Né en 1971, Alain Perroux fait des études de musicologie et de langue allemande à l’Université de  Genève, avant de se lancer dans le journalisme. «Je me souviens de briefings passionnants, de débats constructifs au sein de la rédaction. L’écriture m’a appris à analyser les concerts et les opéras, à en critiquer la forme et le contenu sans m’en tenir à ce jugement simpliste:  j’aime/je n’aime pas. Le journalisme est une école de la pensée qui me sert encore aujourd’hui dans mes choix de compositeurs, de chanteurs, de metteurs en scène».

Sa lucidité et son sérieux ont forgé sa réputation bien au-delà des frontières suisses. Après avoir été dramaturge au Grand Théâtre de Genève (de 2001 à 2009), Alain Perroux est engagé comme Directeur de l’administration artistique au Festival d’Aix-en-Provence, le plus couru festival d’art lyrique d’Europe. Il y restera dix ans, y côtoiera de grands artistes internationaux, comme Patrice Chéreau et Peter Sellars, saura repérer les jeunes talents, sopranos, ténors et autres barytons.

Accueil français chaleureux

Son flair et son savoir (il est l’auteur de plusieurs ouvrages sur la musique) lui valent les honneurs du Ministère français de la Culture qui, en 2019, le fait Chevalier des Arts et des Lettres. «J’étais très surpris et en même temps très touché lorsque le Ministère m’a prévenu, je n’avais pas l’impression d’avoir accompli des exploits qui expliquent l’attribution de cette médaille.

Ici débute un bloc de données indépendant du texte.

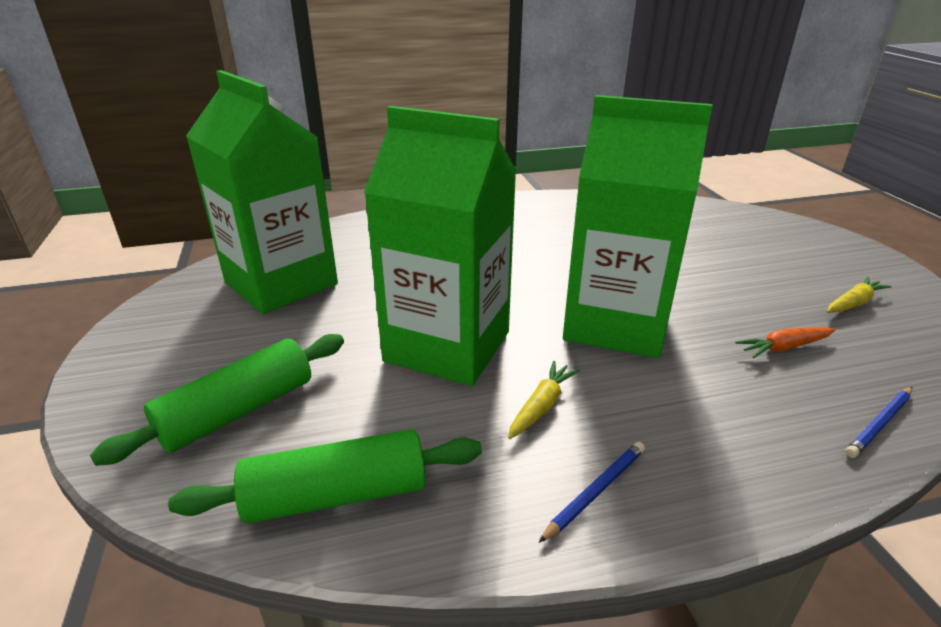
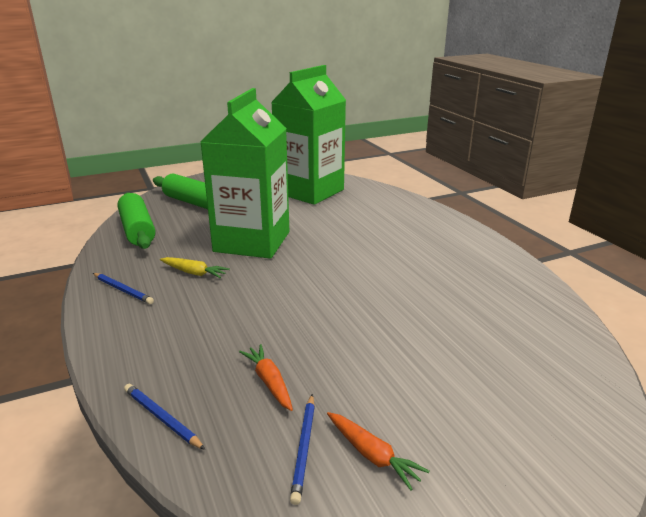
camera: 80 degrees right, 5 degrees down
(615, 324) = (290, 298): green carton -> none
(853, 303) = (372, 455): yellow carrot -> orange carrot
(866, 334) = (304, 448): none -> blue pencil

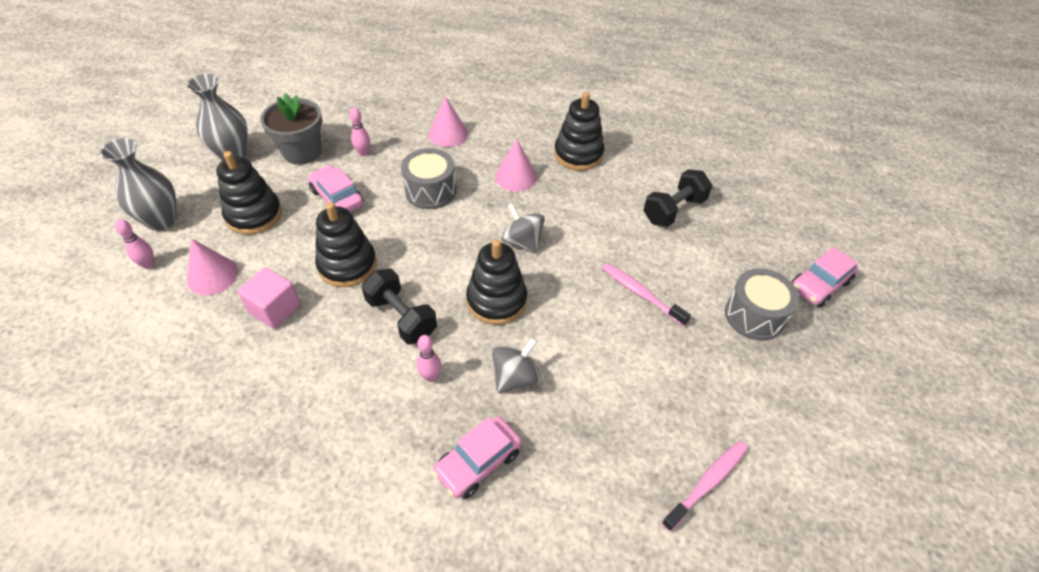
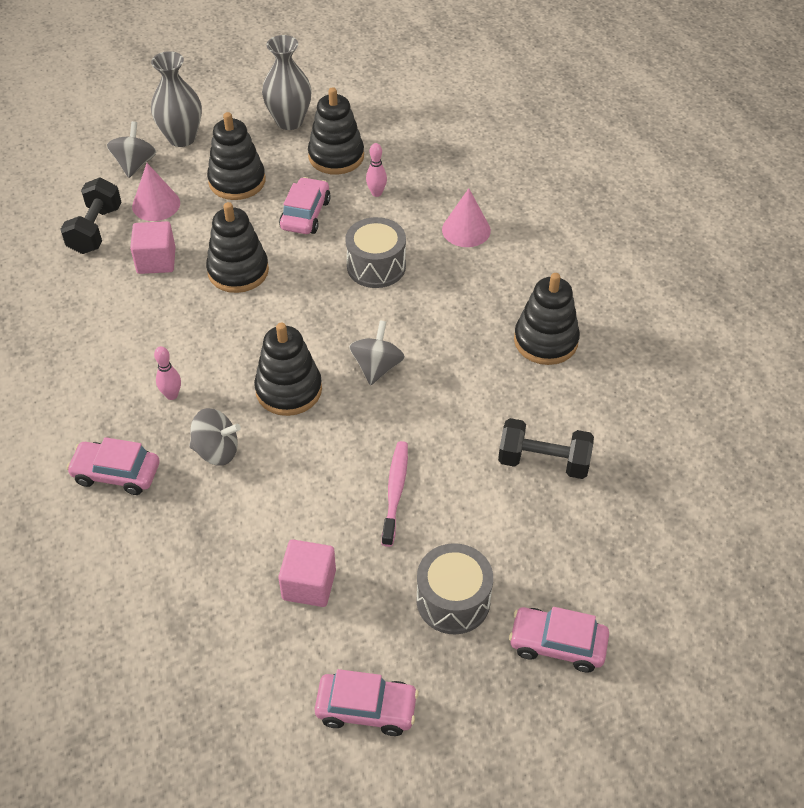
camera: 55 degrees right, 0 degrees up
(148, 264) = (135, 164): pink bowling pin -> grey spinning top
(302, 152) = (336, 156): grey flower pot -> black stacking toy
(401, 317) = (214, 340): black dumbbell -> black dumbbell (95, 230)
(516, 176) = (459, 312): pink cone -> none
(688, 389) = (309, 584): none -> pink cube
(707, 483) = (215, 646): pink toothbrush -> none
(817, 414) = (366, 709): none -> pink car

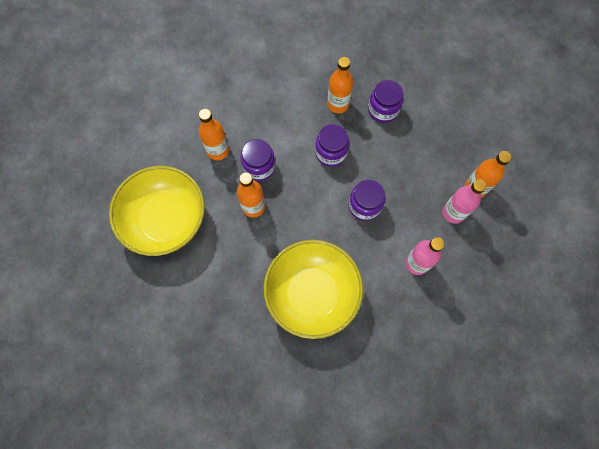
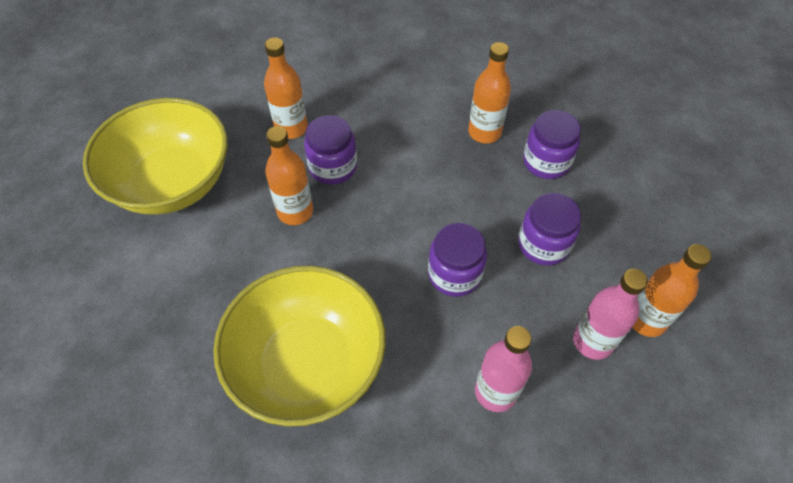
camera: 25 degrees right, 15 degrees down
(331, 153) = (442, 187): purple jar -> purple jar (543, 244)

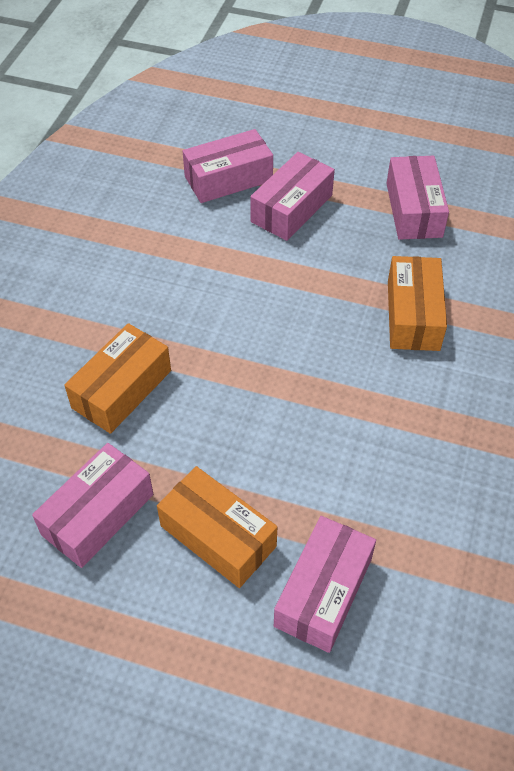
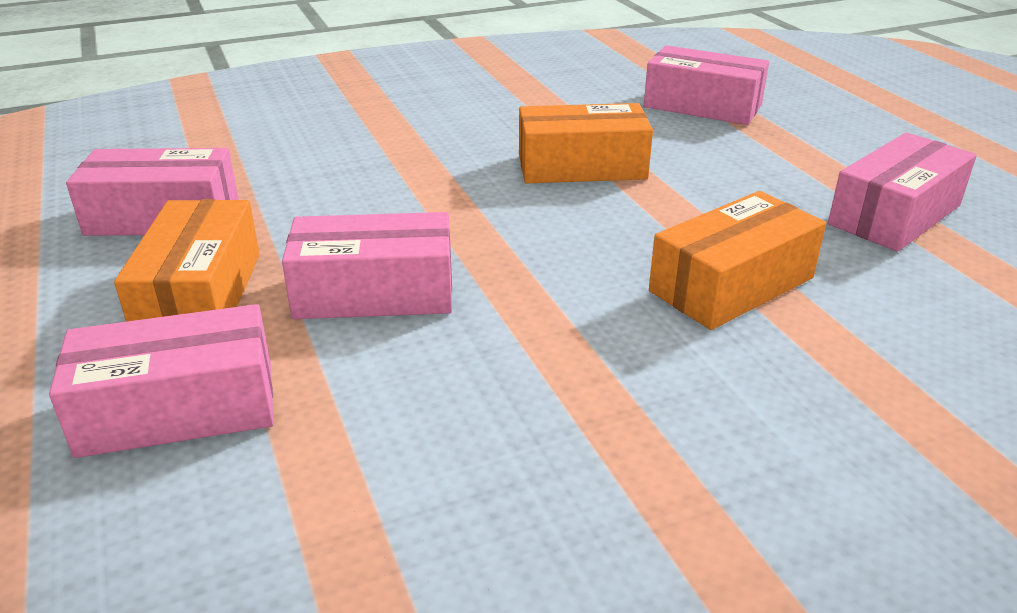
camera: 50 degrees right, 20 degrees down
(122, 389) = (342, 165): orange box -> orange box (581, 167)
(291, 208) = (734, 148): pink box -> pink box (374, 292)

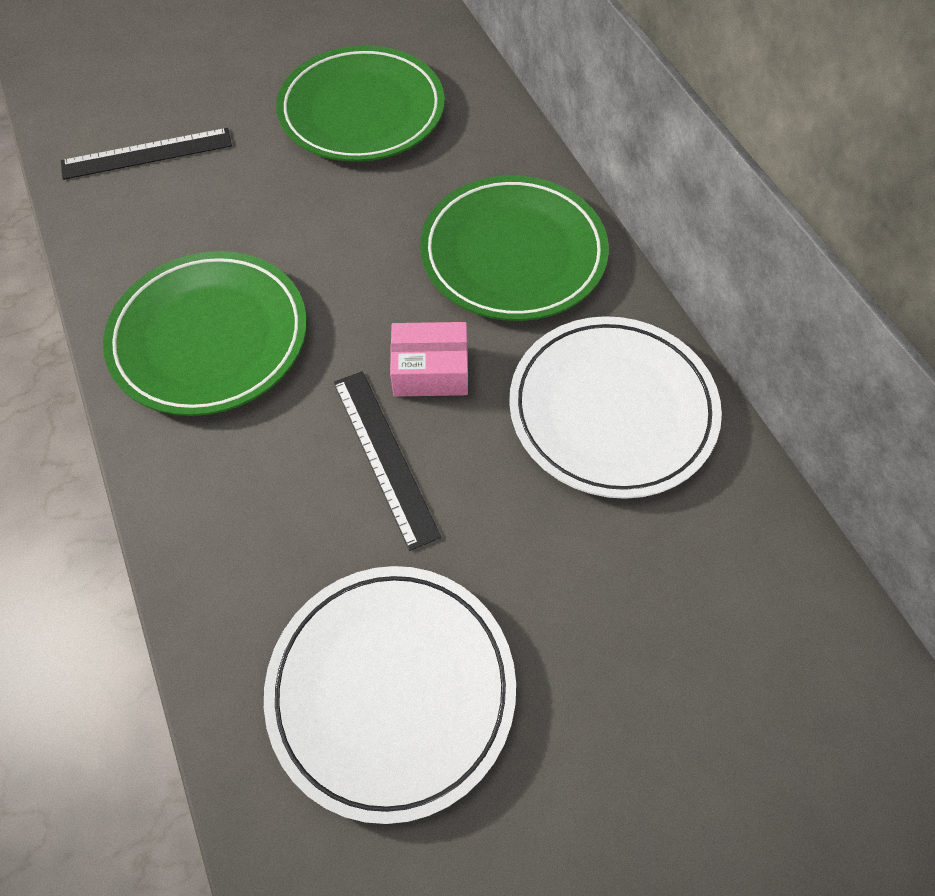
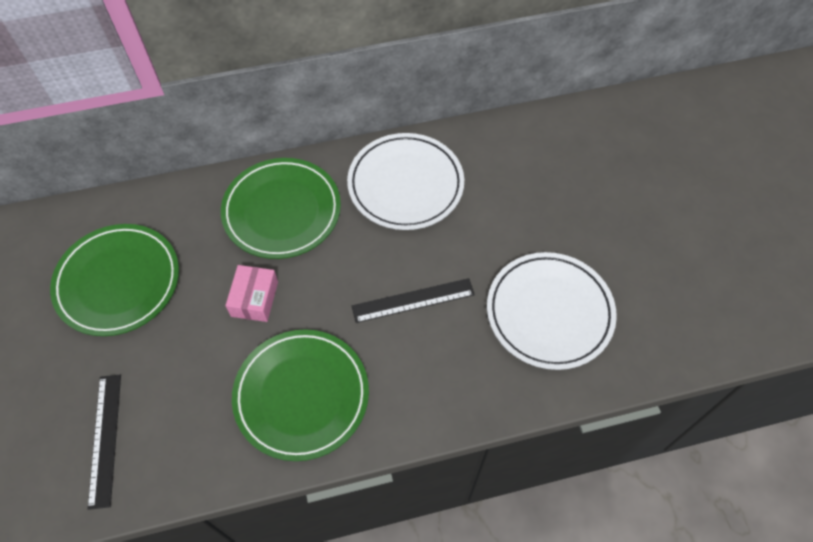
camera: 80 degrees left, 0 degrees up
(430, 371) = (359, 269): pink box -> pink box (254, 299)

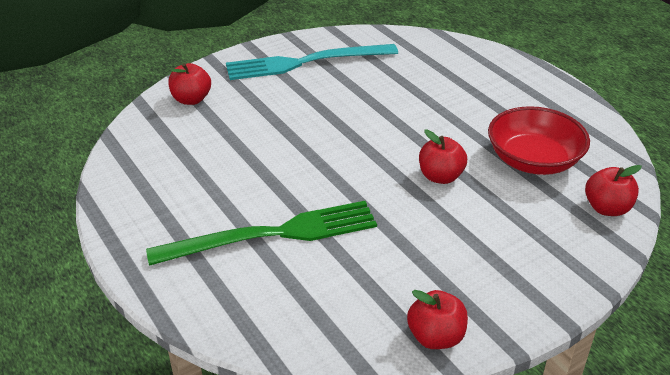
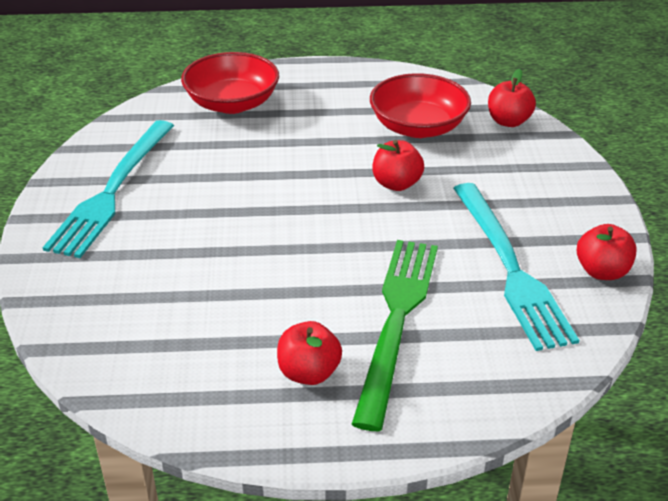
camera: 60 degrees left, 0 degrees up
(191, 99) = (86, 302): red apple -> red apple (309, 372)
(388, 276) = (510, 268): none -> turquoise fork
(456, 65) = (232, 103): none -> red bowl

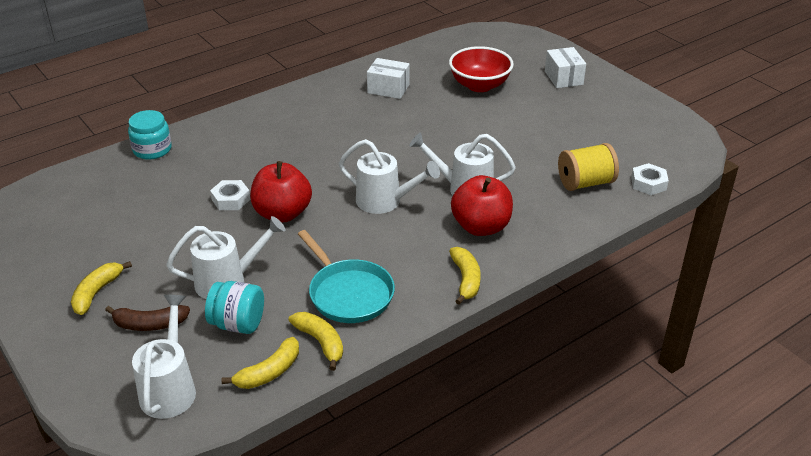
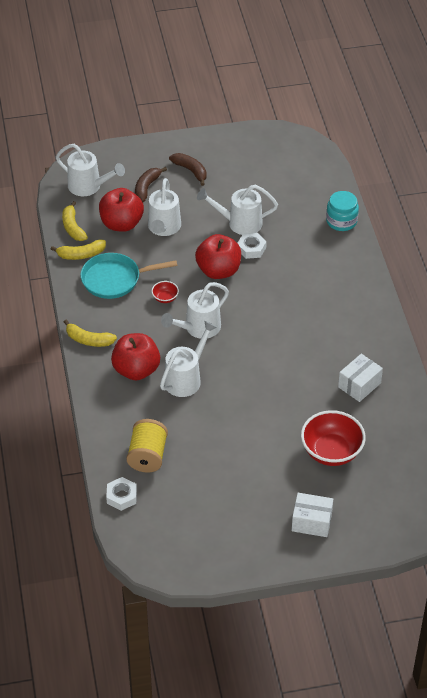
camera: 115 degrees right, 10 degrees up
(97, 292) = (190, 171): yellow banana -> brown banana
(188, 221) = (239, 223): none -> white watering can
(238, 324) = (121, 224): turquoise jar -> red apple
(354, 240) = (165, 298): none -> red bowl

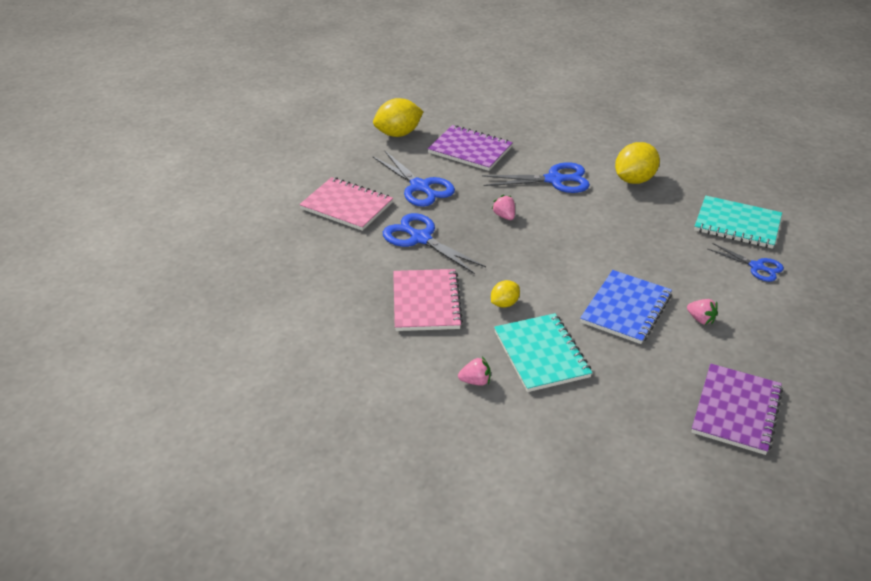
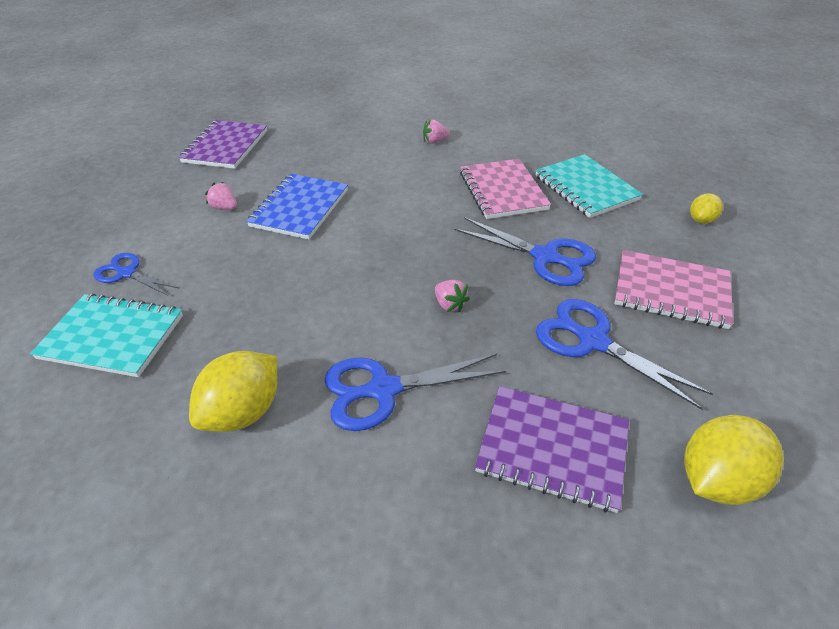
camera: 170 degrees right, 5 degrees up
(504, 303) = (424, 198): yellow lemon -> yellow lemon (701, 220)
(541, 354) = (383, 163): turquoise notebook -> turquoise notebook (586, 188)

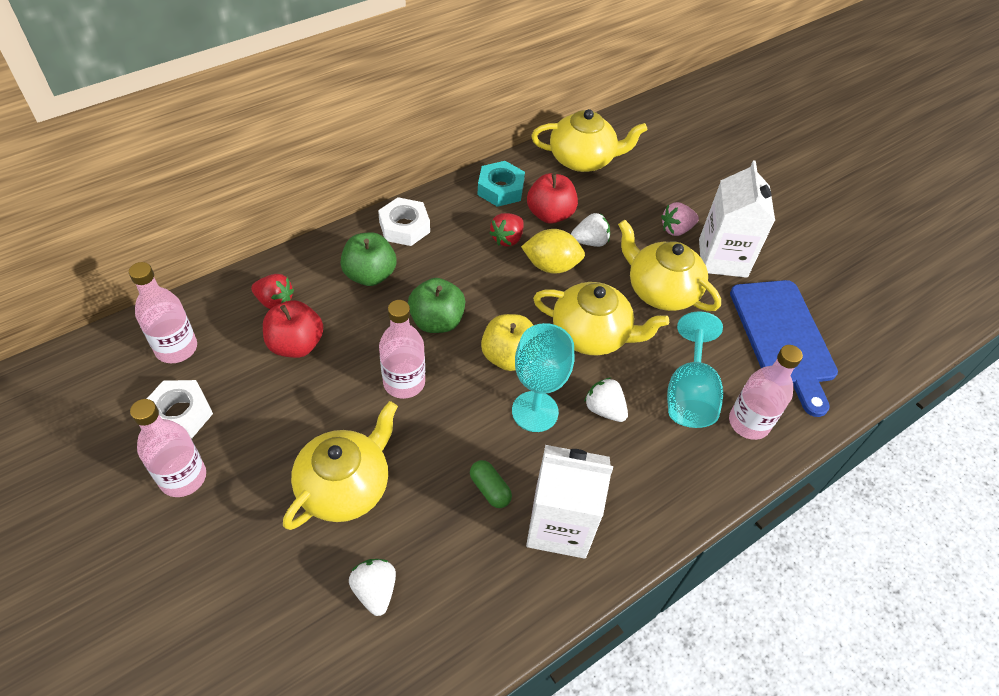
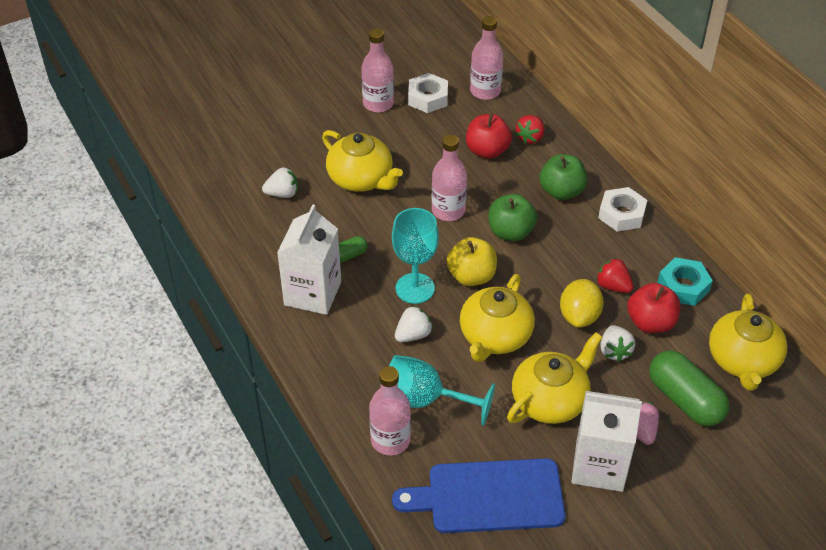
camera: 100 degrees right, 5 degrees down
(634, 198) = (685, 400): none -> green capsule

Je dois avouer que partout en France je suis très bien accueilli, y compris à Strasbourg bien sûr où j’apprécie la présence de collaborateurs bienveillants, toujours à l’écoute», confie-t-il.

«Les gens ici sont ponctuels, ils aiment le travail bien fait, le dialogue social passe très bien, il est fructueux et m’évite une perte de temps» Alain Perroux, directeur général de l’Opéra du Rhin

Les Alsaciens ont un côté germanique qui lui rappelle la Suisse. «Les gens ici sont ponctuels, ils aiment le travail bien fait, le dialogue social passe très bien, il est fructueux et m’évite une perte de temps». La proximité avec les frontières helvétiques est prometteuse. Dans l’avenir, il est probable qu’Alain Perroux fasse tourner certaines de ses productions en Suisse. Pas à Bâle où il y a déjà un opéra. «Notre but, dit-il, est de faire connaître dans un proche avenir l’art lyrique à des populations qui n’ont pas l’habitude de fréquenter les salles de théâtre, aussi bien en France que dans les pays frontaliers».

En attendant, le directeur de l’OnR invitera de jeunes artistes suisses à se produire chez lui. Parmi eux le ténor Tristan Blanchet et la soprano Ève-Maud Hubeaux, qui font aujourd’hui une belle carrière internationale. Une collaboration placée d’ores et déjà sous les meilleurs auspices, Alain Perroux veillant avec bonheur sur la musique.